Haemostatic management of BDUC requires careful assessment. In the published studies, adverse outcomes included an allergic reaction to TXA (etamsylate [diethylamine 2,5-dihydroxy-benzenesulfonate] may be used as an alternative),9 and in one study, DDAVP was associated with hyponatraemia and presyncope.19 TXA may also be associated with visual impairment and seizures, while fresh frozen plasma can lead to skin reactions, transfusion-related infections, and injuries. Platelets may result in alloimmunisation, and recombinant factor VIIa can cause allergic reactions, embolism and thrombosis.23 Emerging treatments for BDUC include concizumab, which is administered subcutaneously and inhibits tissue factor pathway inhibitor, enhancing thrombin generation and potentially offering a better safety profile compared to other management options.24
Limitations
The definition of BDUC was only recently standardised by the ISTH, meaning earlier studies on the condition may not fully comply with this definition. Additionally, as previously stated, BDUC has been referred to by several names, including ‘unclassified bleeding disorder' and ‘bleeding of unknown cause'. Such variations in terminology have likely influenced the consistency and progress of research into BDUC, potentially complicating the comparison and interpretation of findings across studies.6 The new ISTH clinical guidelines aim to effectuate a standardised approach to diagnosing and managing BDUC.
The current evidence base is limited to retrospective studies and the reported limitations of each of the studies are displayed in online Supplementary Table 1. Other limitations to consider include that the studies were not completed by dentists, and certain information is not clear or absent in some studies, including: i) the experience and specialty of the dentist completing the treatment; ii) the settings in which treatments were completed; iii) if any local measures were used pre- and post-operatively (i.e., haemostatic dressings or sutures); iv) the complexity of the extractions (e.g., complicating factors such as hypercementosis); and v) the full medical history of the patient.
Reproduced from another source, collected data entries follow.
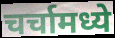
चर्चामध्ये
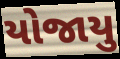
યોજાયુ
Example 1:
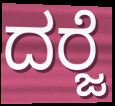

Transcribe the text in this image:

ದರ‍್ಜೆ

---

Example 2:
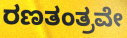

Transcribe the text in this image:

ರಣತಂತ್ರವೇ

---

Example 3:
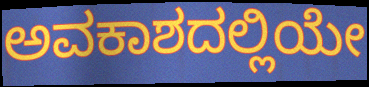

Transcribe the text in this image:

ಅವಕಾಶದಲ್ಲಿಯೇ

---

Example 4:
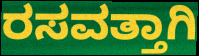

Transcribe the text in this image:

ರಸವತ್ತಾಗಿ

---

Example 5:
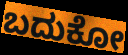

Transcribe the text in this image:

ಬದುಕೋ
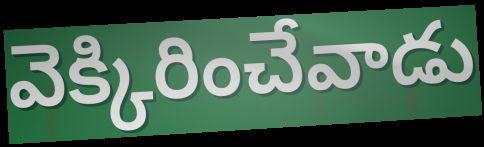
వెక్కిరించేవాడు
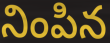
నింపిన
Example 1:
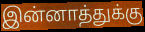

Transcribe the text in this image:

இன்னாத்துக்கு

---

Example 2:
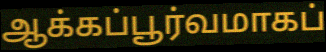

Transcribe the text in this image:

ஆக்கப்பூர்வமாகப்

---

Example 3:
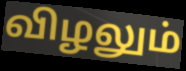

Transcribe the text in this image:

விழலும்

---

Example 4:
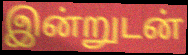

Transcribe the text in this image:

இன்றுடன்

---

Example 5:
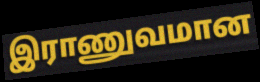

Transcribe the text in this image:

இராணுவமான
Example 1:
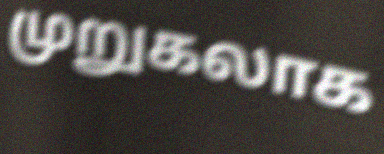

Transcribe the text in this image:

முறுகலாக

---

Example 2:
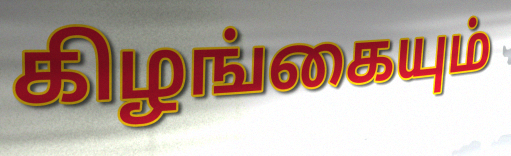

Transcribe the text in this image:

கிழங்கையும்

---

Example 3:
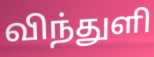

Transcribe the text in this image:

விந்துளி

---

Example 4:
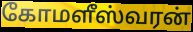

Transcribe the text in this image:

கோமளீஸ்வரன்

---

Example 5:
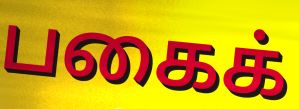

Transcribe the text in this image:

பகைக்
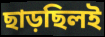
ছাড়ছিলই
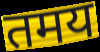
तमय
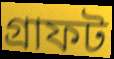
গ্রাফট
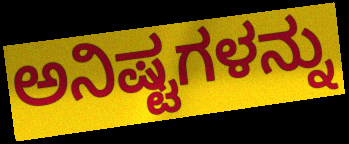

No studies have examined the risk of bleeding associated with other types of dental-surgical interventions such as restorations, professional mechanical plaque removal or periodontal surgery, block anaesthesia, and root canal therapy.
Conclusion
Close collaboration with haematology is imperative for the management of patients with BDUC undergoing dental surgery. TXA appears to be a safe haemostatic agent for simple dental extractions; however, more invasive procedures may necessitate additional haemostatic support with desmopressin. Currently, there is insufficient evidence to endorse the routine use of fresh frozen plasma, platelet transfusions, or recombinant factor VIIa for dental surgery in BDUC patients; although, this may differ for maxillofacial surgeries. It is critical for dentists to recognise BDUC and its potential impact on dental surgery. As the body of knowledge and research on BDUC expands, there is a pressing need for prospective studies by dentists to clarify the haemostatic requirements of BDUC patients undergoing dental interventions.
Supplementary Information
Acknowledgments
The author would like to thank the Research and Library departments at the University of Birmingham and Midlands Partnership University NHS Foundation Trust.
Ethics declaration
The author declares no conflicts of interest.